Temperature 0.8 is more varied and less immediately looped, but coherence remains weak:
[Once upon a time] I was a kid who did not go to the beach to swim...
[The little] ones are not as loud as the adults...
[One day] I was on the edge of the water, and I saw something I had never seen before...
xserv loads the exported v10 true-GQA weights and generates FineWeb-like explanatory prose, but repeated sentence frames remain:
[The history of] the city of San Francisco is a story of the growth of the city...
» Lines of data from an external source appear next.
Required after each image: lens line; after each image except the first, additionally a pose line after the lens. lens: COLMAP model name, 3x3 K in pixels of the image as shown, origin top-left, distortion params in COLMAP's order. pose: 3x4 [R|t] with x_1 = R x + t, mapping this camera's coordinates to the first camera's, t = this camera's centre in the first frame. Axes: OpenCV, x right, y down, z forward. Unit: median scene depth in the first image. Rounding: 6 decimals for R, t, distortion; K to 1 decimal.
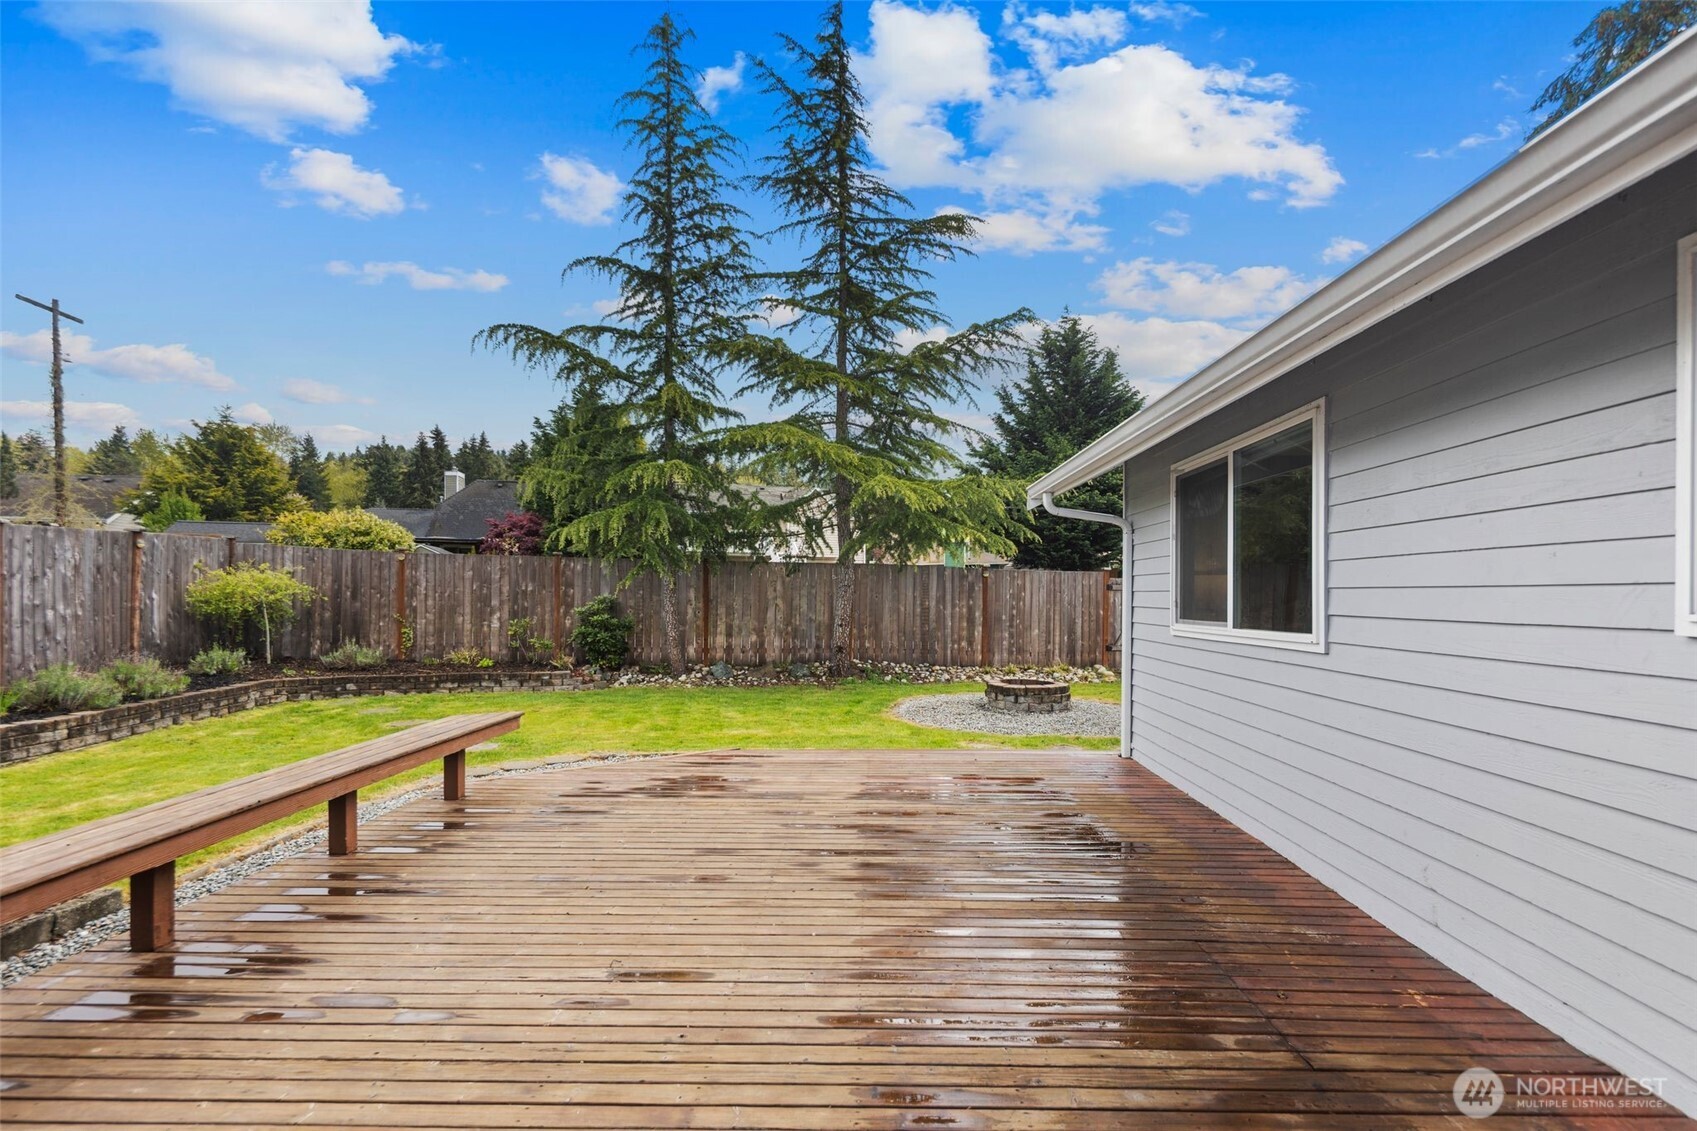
lens RADIAL K [[827.1, 0, 851.3], [0, 827.1, 598.3], [0, 0, 1]] dist [0.006574, -0.004737]
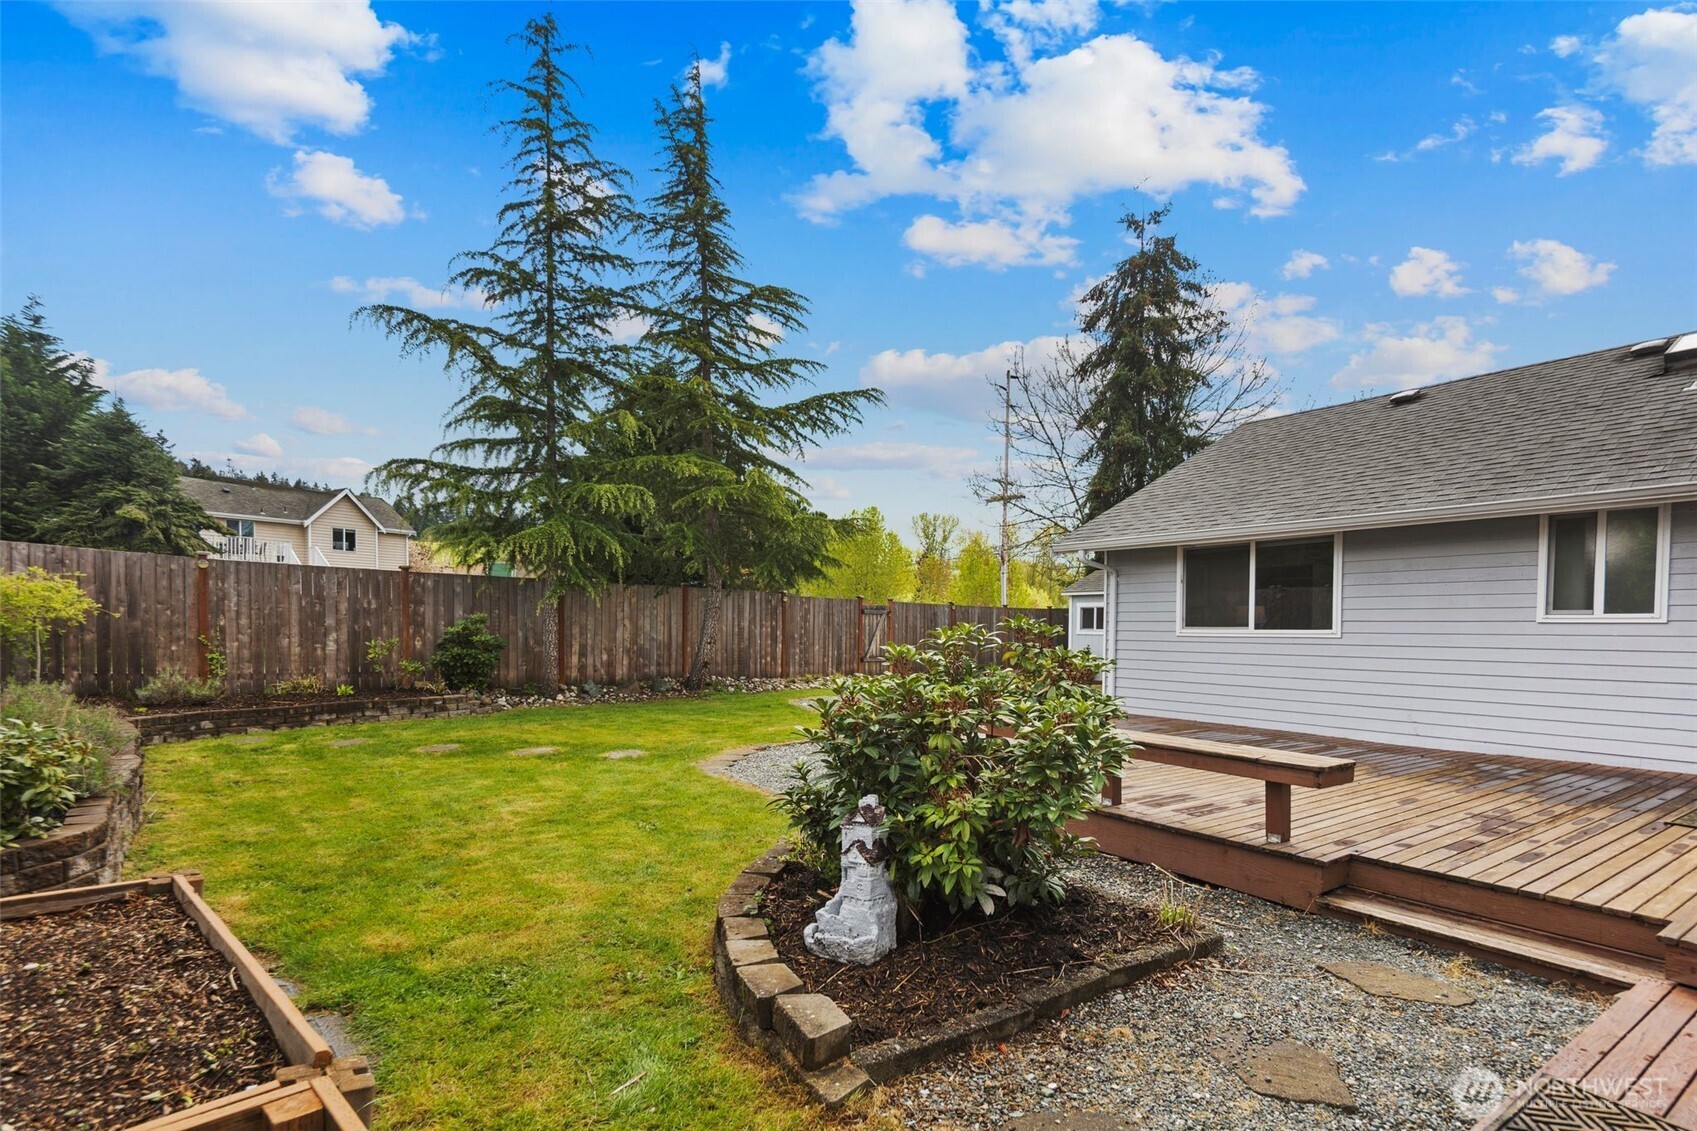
lens RADIAL K [[837.0, 0, 852.2], [0, 837.0, 661.9], [0, 0, 1]] dist [-0.001832, -0.000293]
pose [[0.807182, -0.025427, 0.589755, -0.516758], [-0.000740, 0.999027, 0.044085, 0.008281], [-0.590303, -0.036021, 0.806378, -0.022771]]
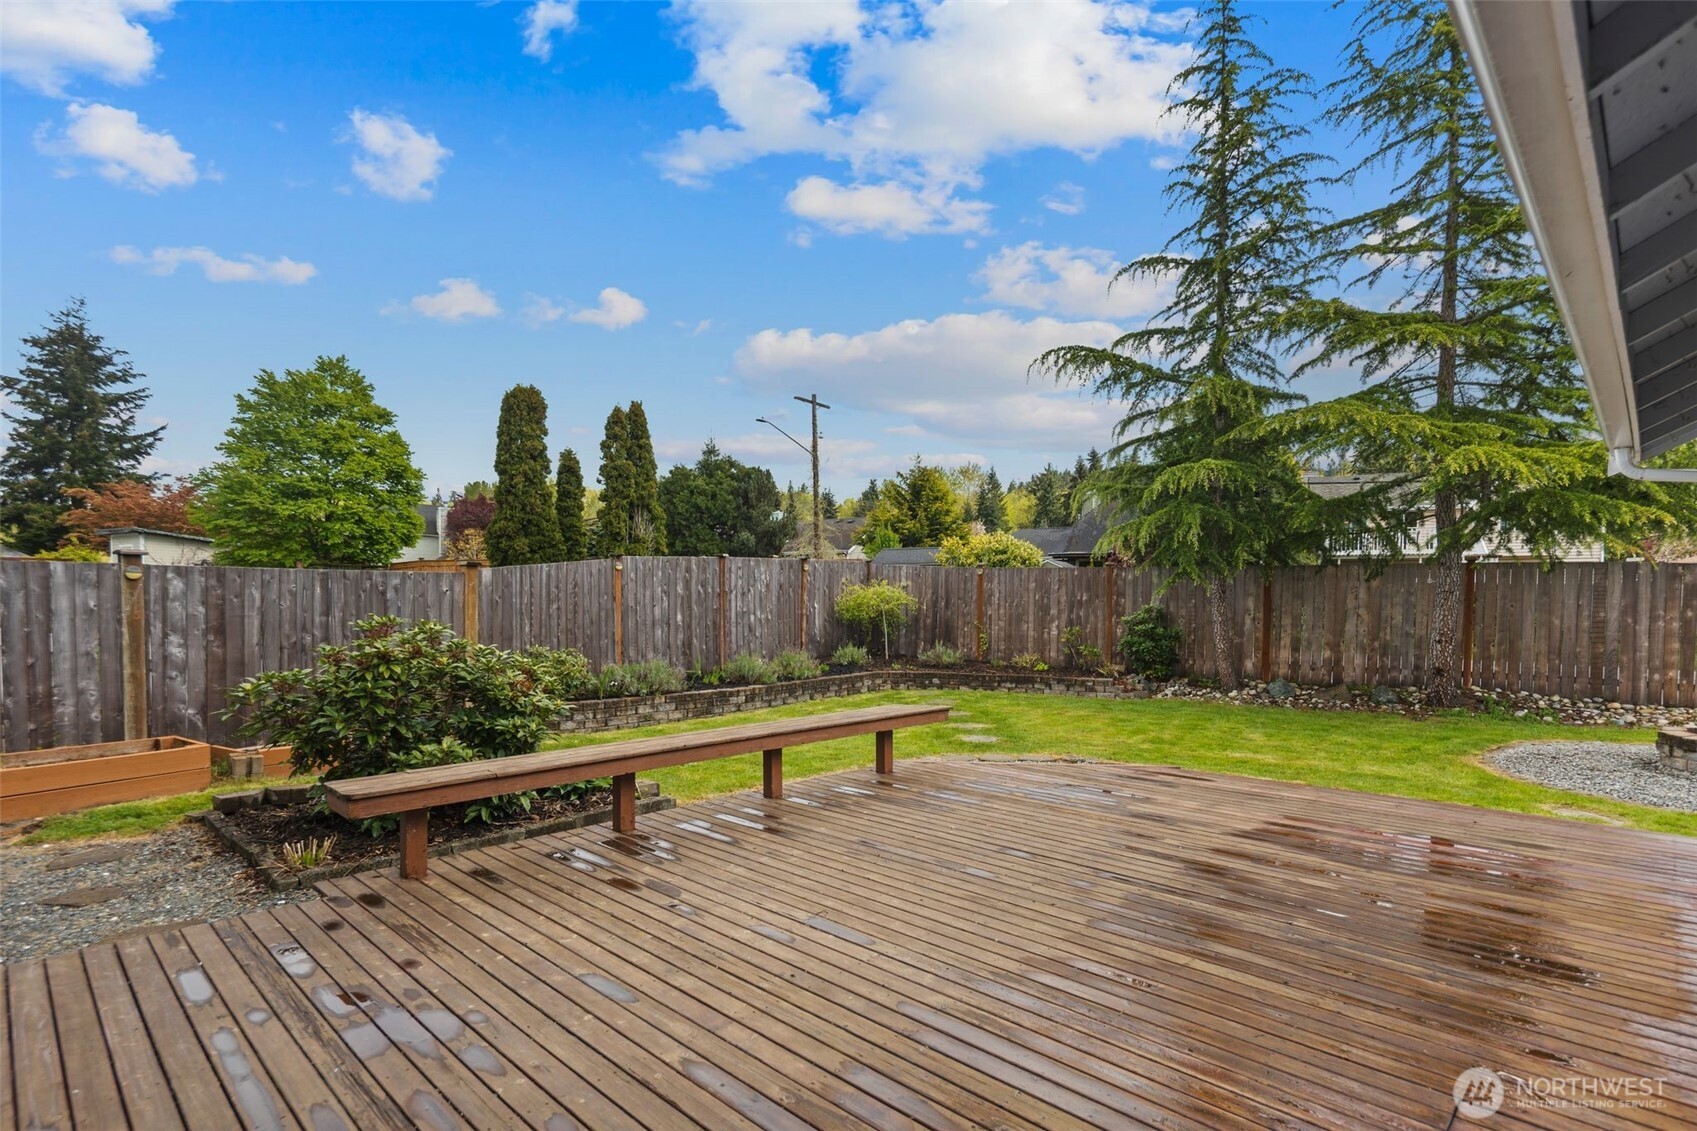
lens RADIAL K [[827.1, 0, 861.1], [0, 827.1, 635.1], [0, 0, 1]] dist [0.006574, -0.004737]
pose [[0.737420, 0.022573, -0.675057, 0.114082], [-0.001354, 0.999489, 0.031943, 0.001628], [0.675433, -0.022641, 0.737074, 0.037589]]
[In science,] the term "observation" is used to describe the act of observing something...
[Water is] the most important element in the human body...
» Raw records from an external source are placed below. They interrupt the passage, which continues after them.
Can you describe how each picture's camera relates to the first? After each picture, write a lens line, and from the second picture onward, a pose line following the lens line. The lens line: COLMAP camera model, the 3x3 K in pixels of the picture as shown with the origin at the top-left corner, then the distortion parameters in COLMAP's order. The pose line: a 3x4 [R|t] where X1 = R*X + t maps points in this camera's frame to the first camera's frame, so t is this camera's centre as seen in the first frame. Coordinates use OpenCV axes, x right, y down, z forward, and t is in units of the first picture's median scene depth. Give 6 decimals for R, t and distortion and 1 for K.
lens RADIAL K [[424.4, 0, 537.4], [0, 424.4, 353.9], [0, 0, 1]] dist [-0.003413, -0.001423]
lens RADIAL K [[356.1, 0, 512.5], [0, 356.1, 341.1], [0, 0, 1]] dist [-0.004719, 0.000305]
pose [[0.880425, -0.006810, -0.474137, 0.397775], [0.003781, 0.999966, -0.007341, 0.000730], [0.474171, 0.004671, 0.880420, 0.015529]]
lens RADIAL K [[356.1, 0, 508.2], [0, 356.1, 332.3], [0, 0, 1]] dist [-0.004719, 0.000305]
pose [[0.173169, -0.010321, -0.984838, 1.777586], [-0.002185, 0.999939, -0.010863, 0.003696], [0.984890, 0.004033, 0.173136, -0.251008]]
Conclusion: decoding remains a separate bottleneck. The current xtrain sampler only supports greedy and temperature sampling; top-p and
repetition penalty exist in xserv's chat path, but not in the raw xtrain sampler or xserv-cli path used for weight validation. A clean
next step is to add a raw generation tool with temperature/top-p/repetition-penalty so decoding experiments do not depend on chat
templates.
xserv Validation
Registry path:
/opt/wjh/projects/tiny-models/v10-fineweb-edu-dim1280-gqa-data6765
Files:
config.jsonmodel.safetensors(BF16, 201 tensors, 927MB)tokenizer.jsonxtrain.ckpt(fp32 master checkpoint, 1.9GB)
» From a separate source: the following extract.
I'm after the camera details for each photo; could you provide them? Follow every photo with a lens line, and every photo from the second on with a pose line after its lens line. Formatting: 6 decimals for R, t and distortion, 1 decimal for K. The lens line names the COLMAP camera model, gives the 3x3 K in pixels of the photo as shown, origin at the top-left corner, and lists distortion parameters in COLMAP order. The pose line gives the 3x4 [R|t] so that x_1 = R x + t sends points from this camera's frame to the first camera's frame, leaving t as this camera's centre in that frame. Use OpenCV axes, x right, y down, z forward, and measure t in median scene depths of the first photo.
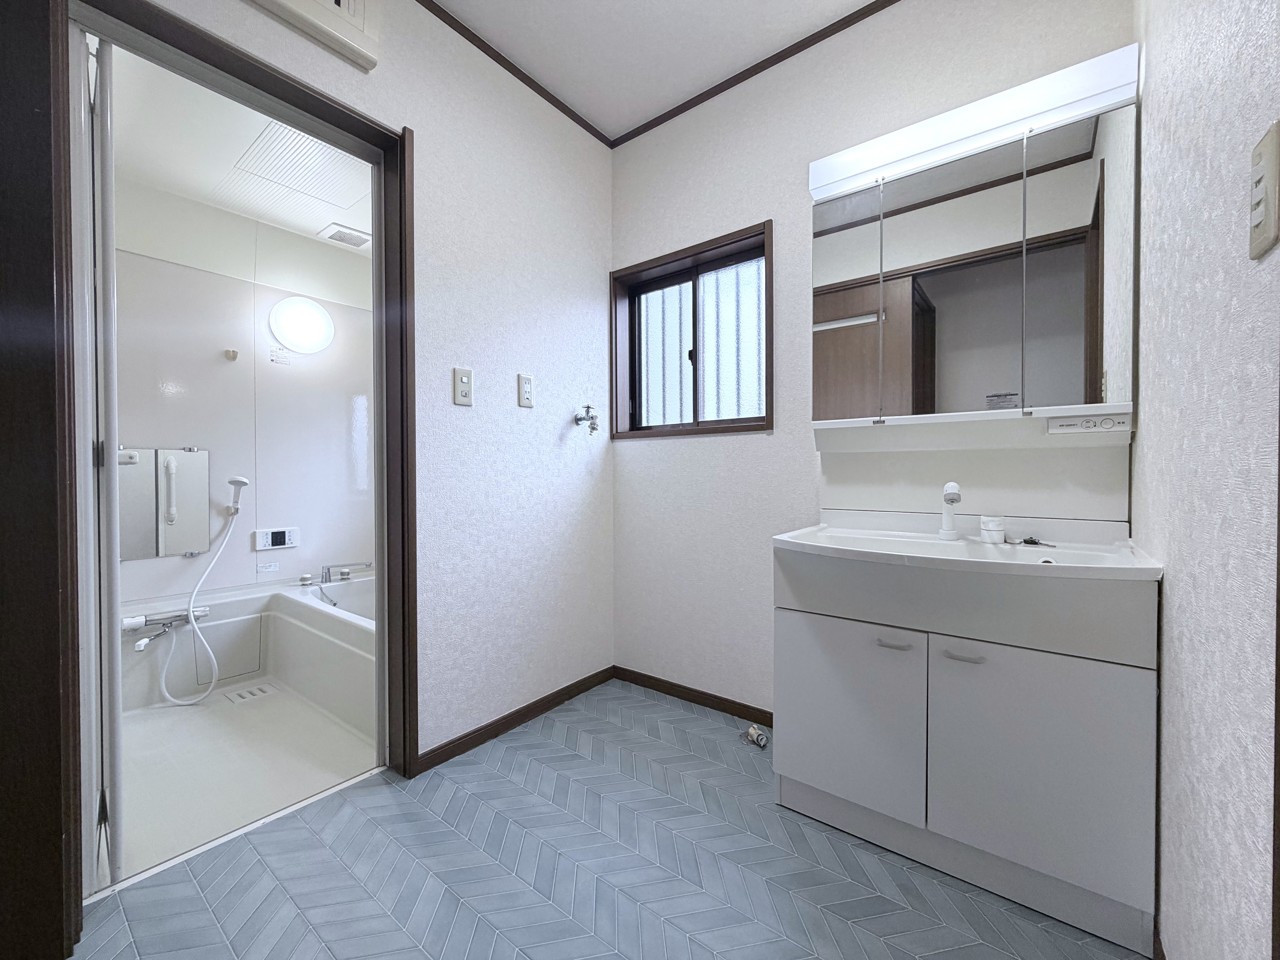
lens RADIAL K [[516.3, 0, 611.2], [0, 516.3, 478.8], [0, 0, 1]] dist [0.000675, 0.017185]
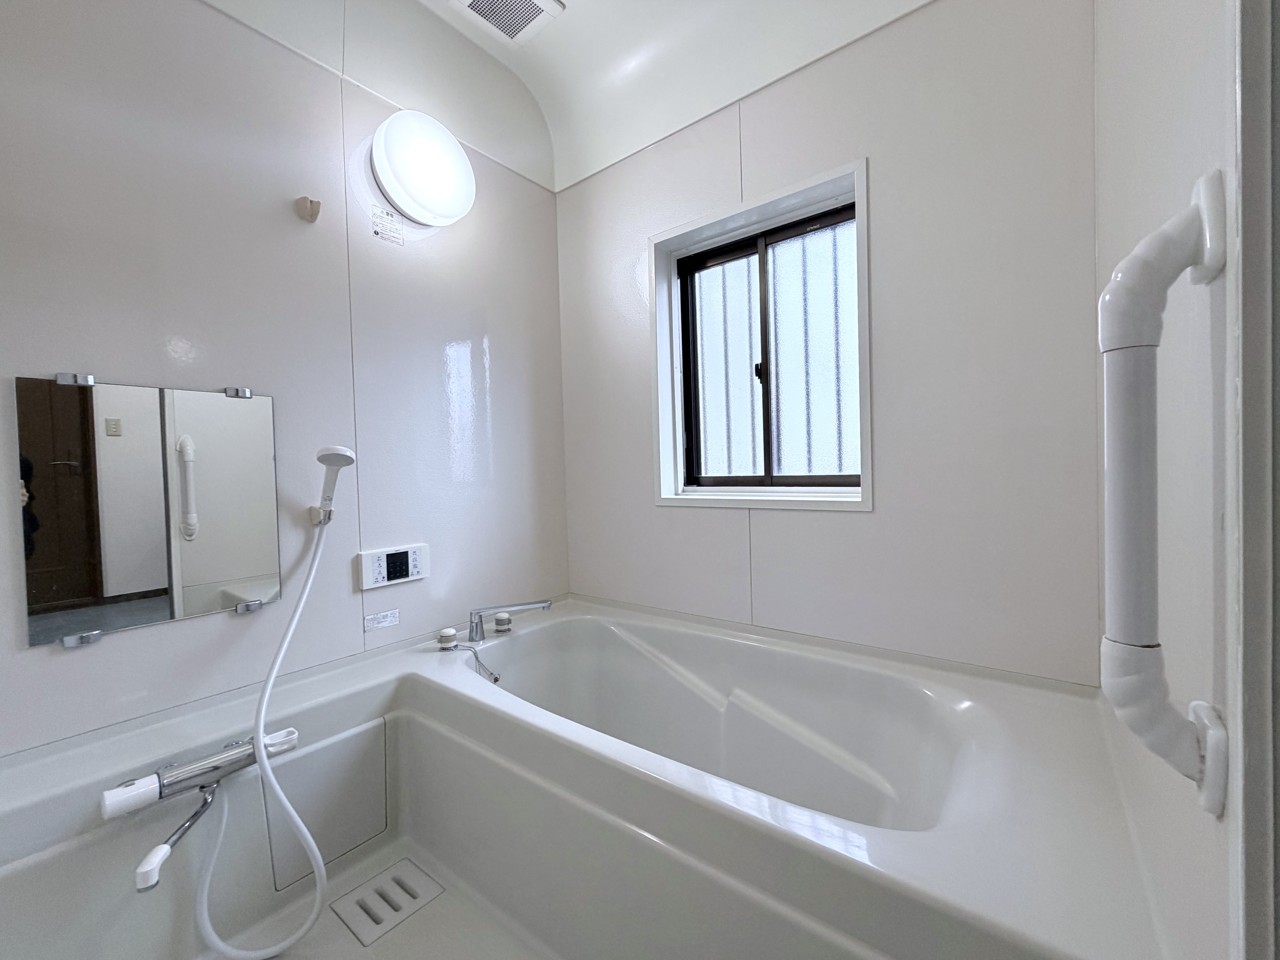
lens RADIAL K [[509.3, 0, 637.1], [0, 509.3, 480.8], [0, 0, 1]] dist [0.000109, -0.000475]
pose [[0.999106, -0.021117, 0.036637, -0.411577], [0.020934, 0.999767, 0.005353, 0.029055], [-0.036741, -0.004581, 0.999314, 0.461096]]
xserv loads v10 as true GQA:
Model: qwen3, layers=18, hidden=1280, heads=40/10 kv, vocab=50257
Loaded 201 tensors
Ready (KV cache, dtype=bf16).
v11 Feasibility: Bigger Model + Longer Context
A v11 smoke test prioritized the user's chosen direction: larger model plus longer context.
Candidate:
| item | value |
|---|---|
| dim / layers | 1536 / 20 |
| heads / kv_heads | 48 / 12 |
| ffn | 6144 |
| core / total params | 684.26M / 838.65M |
| stack | bf16 + recompute + flash + accum + 8 GPU DDP |
Smoke results:
| seq | batch / accum | effective batch | peak mem | tok/s | result |
|---|---|---|---|---|---|
| 512 | 64 / 4 | 256 | 30530 MiB | 44.7K | 50 steps OK |
| 1024 | 32 / 8 | 256 | 30530 MiB | 31.0K | 20 steps OK |
Both fit, but the memory margin is thin on 32GB RTX 5090. Expected one-epoch wall clock on 6.76B tokens:
- seq512: roughly 42h
- seq1024: roughly 61h
Recommendation: make v11 a controlled run, not a blind launch. Use fixed eval v1, keep data fixed, and choose either:
- v11a practical: dim1536/20L, seq512, batch64/accum4. Faster, still doubles context over v10.
- v11b long-context: dim1536/20L, seq1024, batch32/accum8. More aligned with "long context", but ~2.5 days and tight memory.
For scientific clarity, v11 should not append more data before training; use the current 6.765B train cache while preserving fixed eval v1.